Records to use
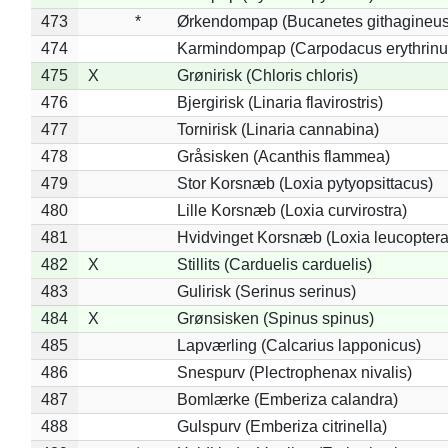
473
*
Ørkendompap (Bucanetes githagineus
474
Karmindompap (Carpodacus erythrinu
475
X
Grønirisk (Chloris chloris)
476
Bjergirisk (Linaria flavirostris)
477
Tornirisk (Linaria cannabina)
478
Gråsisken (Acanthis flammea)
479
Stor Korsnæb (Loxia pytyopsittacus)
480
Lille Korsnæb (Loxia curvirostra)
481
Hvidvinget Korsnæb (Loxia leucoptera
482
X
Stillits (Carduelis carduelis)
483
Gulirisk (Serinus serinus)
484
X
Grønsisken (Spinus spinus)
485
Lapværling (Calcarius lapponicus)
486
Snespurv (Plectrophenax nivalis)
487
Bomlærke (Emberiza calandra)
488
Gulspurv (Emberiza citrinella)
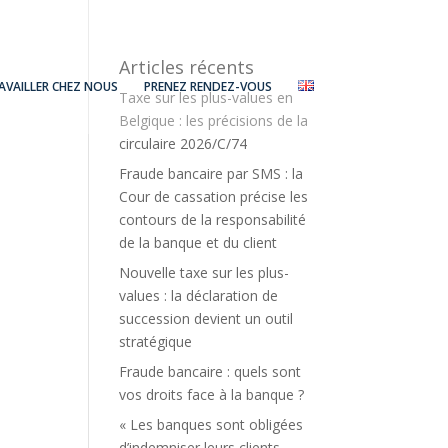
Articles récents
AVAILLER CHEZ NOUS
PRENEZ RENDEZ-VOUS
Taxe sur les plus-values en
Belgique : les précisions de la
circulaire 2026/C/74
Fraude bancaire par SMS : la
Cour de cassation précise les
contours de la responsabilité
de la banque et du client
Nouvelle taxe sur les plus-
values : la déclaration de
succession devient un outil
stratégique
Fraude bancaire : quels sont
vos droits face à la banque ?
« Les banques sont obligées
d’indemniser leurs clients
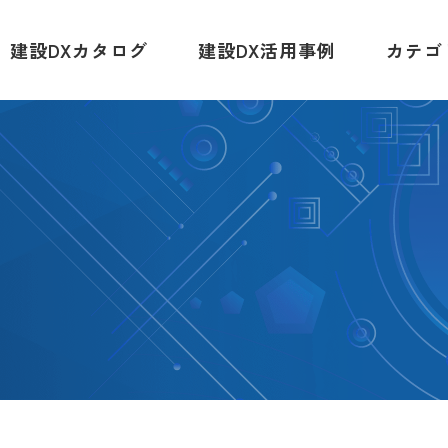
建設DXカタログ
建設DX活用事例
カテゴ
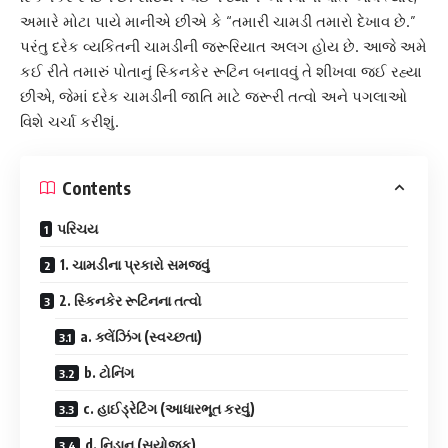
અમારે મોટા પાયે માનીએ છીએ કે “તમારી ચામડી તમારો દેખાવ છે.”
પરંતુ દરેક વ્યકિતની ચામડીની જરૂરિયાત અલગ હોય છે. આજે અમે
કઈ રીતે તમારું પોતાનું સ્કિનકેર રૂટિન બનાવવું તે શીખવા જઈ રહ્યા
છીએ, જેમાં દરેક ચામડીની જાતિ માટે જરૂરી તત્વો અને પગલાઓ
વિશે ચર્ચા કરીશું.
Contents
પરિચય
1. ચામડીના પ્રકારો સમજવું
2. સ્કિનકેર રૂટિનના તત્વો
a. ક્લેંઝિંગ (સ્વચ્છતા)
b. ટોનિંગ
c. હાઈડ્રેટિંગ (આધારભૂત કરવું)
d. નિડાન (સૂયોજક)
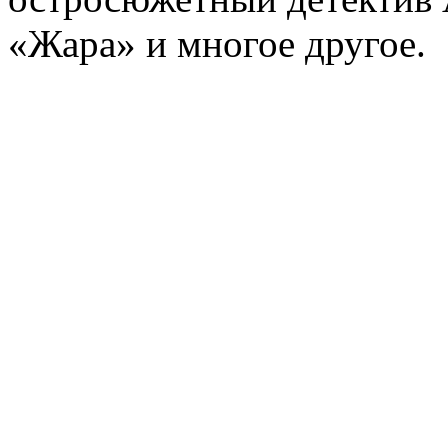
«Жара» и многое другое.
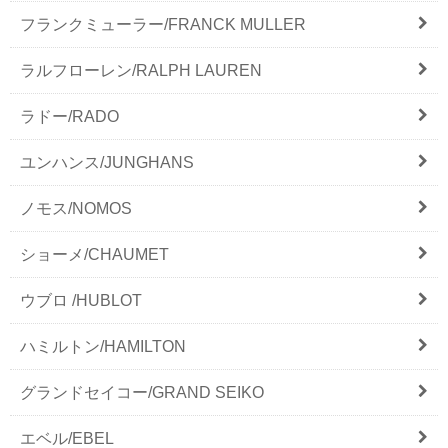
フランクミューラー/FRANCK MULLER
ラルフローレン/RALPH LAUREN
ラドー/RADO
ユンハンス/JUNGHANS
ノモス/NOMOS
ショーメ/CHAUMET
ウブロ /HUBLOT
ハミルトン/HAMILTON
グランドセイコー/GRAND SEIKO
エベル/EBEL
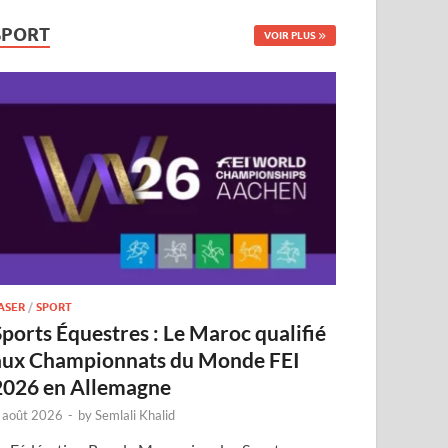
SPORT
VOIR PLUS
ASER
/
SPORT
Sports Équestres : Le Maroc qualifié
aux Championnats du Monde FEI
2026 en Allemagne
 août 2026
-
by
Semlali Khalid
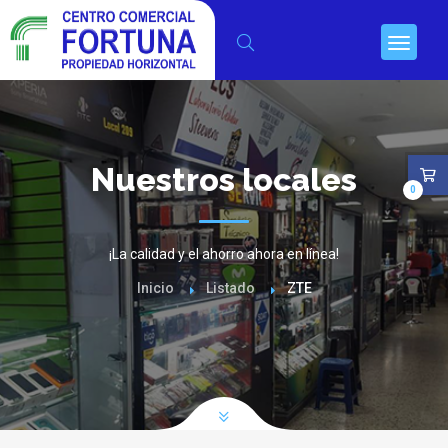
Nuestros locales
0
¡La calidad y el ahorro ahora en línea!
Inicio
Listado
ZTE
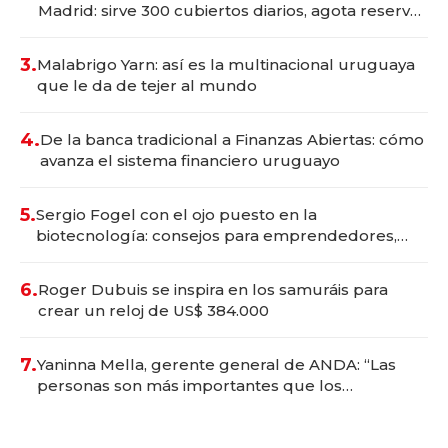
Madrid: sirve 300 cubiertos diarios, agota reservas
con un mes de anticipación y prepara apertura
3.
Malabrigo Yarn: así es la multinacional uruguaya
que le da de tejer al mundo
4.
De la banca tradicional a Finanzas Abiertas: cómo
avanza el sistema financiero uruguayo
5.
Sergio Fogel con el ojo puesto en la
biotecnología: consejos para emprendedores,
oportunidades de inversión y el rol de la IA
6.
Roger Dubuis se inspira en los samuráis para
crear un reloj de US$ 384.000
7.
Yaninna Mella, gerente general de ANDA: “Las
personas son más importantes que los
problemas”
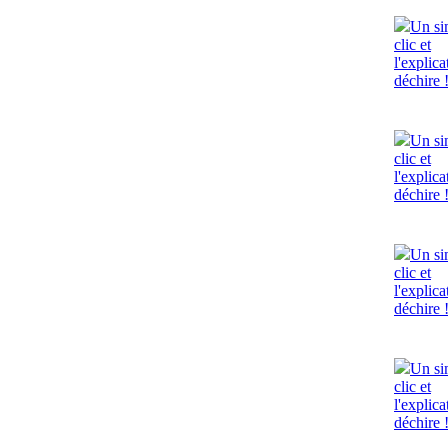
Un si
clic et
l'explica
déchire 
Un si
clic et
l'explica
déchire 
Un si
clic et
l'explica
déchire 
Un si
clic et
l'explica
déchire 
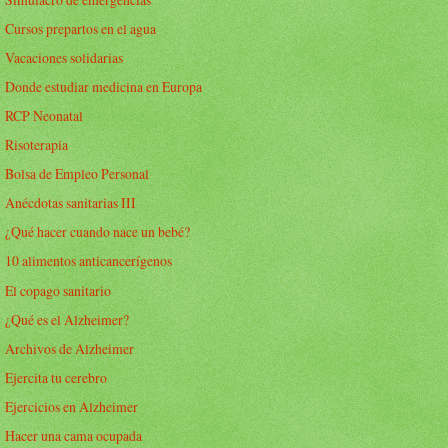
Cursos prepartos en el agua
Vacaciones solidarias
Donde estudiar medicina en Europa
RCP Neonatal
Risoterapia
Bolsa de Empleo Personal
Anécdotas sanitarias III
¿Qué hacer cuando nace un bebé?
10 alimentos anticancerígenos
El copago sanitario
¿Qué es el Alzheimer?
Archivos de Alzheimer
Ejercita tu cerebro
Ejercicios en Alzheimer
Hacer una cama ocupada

Task instructions
Keeping the pictures out, output the records from above exactly and completely.

Answer area
473
*
Ørkendompap (Bucanetes githagineus
474
Karmindompap (Carpodacus erythrinu
475
X
Grønirisk (Chloris chloris)
476
Bjergirisk (Linaria flavirostris)
477
Tornirisk (Linaria cannabina)
478
Gråsisken (Acanthis flammea)
479
Stor Korsnæb (Loxia pytyopsittacus)
480
Lille Korsnæb (Loxia curvirostra)
481
Hvidvinget Korsnæb (Loxia leucoptera
482
X
Stillits (Carduelis carduelis)
483
Gulirisk (Serinus serinus)
484
X
Grønsisken (Spinus spinus)
485
Lapværling (Calcarius lapponicus)
486
Snespurv (Plectrophenax nivalis)
487
Bomlærke (Emberiza calandra)
488
Gulspurv (Emberiza citrinella)
Articles récents
AVAILLER CHEZ NOUS
PRENEZ RENDEZ-VOUS
Taxe sur les plus-values en
Belgique : les précisions de la
circulaire 2026/C/74
Fraude bancaire par SMS : la
Cour de cassation précise les
contours de la responsabilité
de la banque et du client
Nouvelle taxe sur les plus-
values : la déclaration de
succession devient un outil
stratégique
Fraude bancaire : quels sont
vos droits face à la banque ?
« Les banques sont obligées
d’indemniser leurs clients
建設DXカタログ
建設DX活用事例
カテゴ
અમારે મોટા પાયે માનીએ છીએ કે “તમારી ચામડી તમારો દેખાવ છે.”
પરંતુ દરેક વ્યકિતની ચામડીની જરૂરિયાત અલગ હોય છે. આજે અમે
કઈ રીતે તમારું પોતાનું સ્કિનકેર રૂટિન બનાવવું તે શીખવા જઈ રહ્યા
છીએ, જેમાં દરેક ચામડીની જાતિ માટે જરૂરી તત્વો અને પગલાઓ
વિશે ચર્ચા કરીશું.
Contents
પરિચય
1. ચામડીના પ્રકારો સમજવું
2. સ્કિનકેર રૂટિનના તત્વો
a. ક્લેંઝિંગ (સ્વચ્છતા)
b. ટોનિંગ
c. હાઈડ્રેટિંગ (આધારભૂત કરવું)
d. નિડાન (સૂયોજક)
«Жара» и многое другое.
フランクミューラー/FRANCK MULLER
ラルフローレン/RALPH LAUREN
ラドー/RADO
ユンハンス/JUNGHANS
ノモス/NOMOS
ショーメ/CHAUMET
ウブロ /HUBLOT
ハミルトン/HAMILTON
グランドセイコー/GRAND SEIKO
エベル/EBEL
SPORT
VOIR PLUS
ASER
/
SPORT
Sports Équestres : Le Maroc qualifié
aux Championnats du Monde FEI
2026 en Allemagne
 août 2026
-
by
Semlali Khalid
Nuestros locales
0
¡La calidad y el ahorro ahora en línea!
Inicio
Listado
ZTE
Madrid: sirve 300 cubiertos diarios, agota reservas
con un mes de anticipación y prepara apertura
3.
Malabrigo Yarn: así es la multinacional uruguaya
que le da de tejer al mundo
4.
De la banca tradicional a Finanzas Abiertas: cómo
avanza el sistema financiero uruguayo
5.
Sergio Fogel con el ojo puesto en la
biotecnología: consejos para emprendedores,
oportunidades de inversión y el rol de la IA
6.
Roger Dubuis se inspira en los samuráis para
crear un reloj de US$ 384.000
7.
Yaninna Mella, gerente general de ANDA: “Las
personas son más importantes que los
problemas”
Un si
clic et
l'explica
déchire 
Un si
clic et
l'explica
déchire 
Un si
clic et
l'explica
déchire 
Un si
clic et
l'explica
déchire 
Cursos prepartos en el agua
Vacaciones solidarias
Donde estudiar medicina en Europa
RCP Neonatal
Risoterapia
Bolsa de Empleo Personal
Anécdotas sanitarias III
¿Qué hacer cuando nace un bebé?
10 alimentos anticancerígenos
El copago sanitario
¿Qué es el Alzheimer?
Archivos de Alzheimer
Ejercita tu cerebro
Ejercicios en Alzheimer
Hacer una cama ocupada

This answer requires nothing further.